In fact, it's a very common optimization that already implemented by other
engines like Spark.
Regards!
Aron Tao
JiaTao Tao <ta...@gmail.com> 于2021年3月2日周二 上午11:39写道:
> Hi
>
> I met the same problem and you can take a look at this JIRA.
> I also pull a request, but it does not get merged:
> https://github.com/apache/calcite/pull/2253
> This optimization I think is very common and useful, I'll continue this
> work soon.
>
> cc Julian
>
> Regards!
>
> Aron Tao
>
>
> Priyendra Deshwal <pr...@gmail.com> 于2021年3月1日周一 下午4:52写道:
>
>> That rule was already enabled for me. I also tried enabling a collection
>> of
>> other *_REDUCE_EXPRESSION rules but it did not help.

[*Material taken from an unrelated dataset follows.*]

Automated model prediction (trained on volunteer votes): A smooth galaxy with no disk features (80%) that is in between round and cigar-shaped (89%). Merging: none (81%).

Reading the
>> underlying
>> code, it suggests that these rules help with constant elimination but
>> perhaps do not do the kind of common expression factoring that may be
>> needed for this particular case.
>>
>>
>> On Sun, Feb 28, 2021 at 11:32 PM Fan Liya <li...@gmail.com> wrote:
>>
>> > Hi Priyendra,
>> >
>> > We have FilterReduceExpressionsRule which reduces filter conditions.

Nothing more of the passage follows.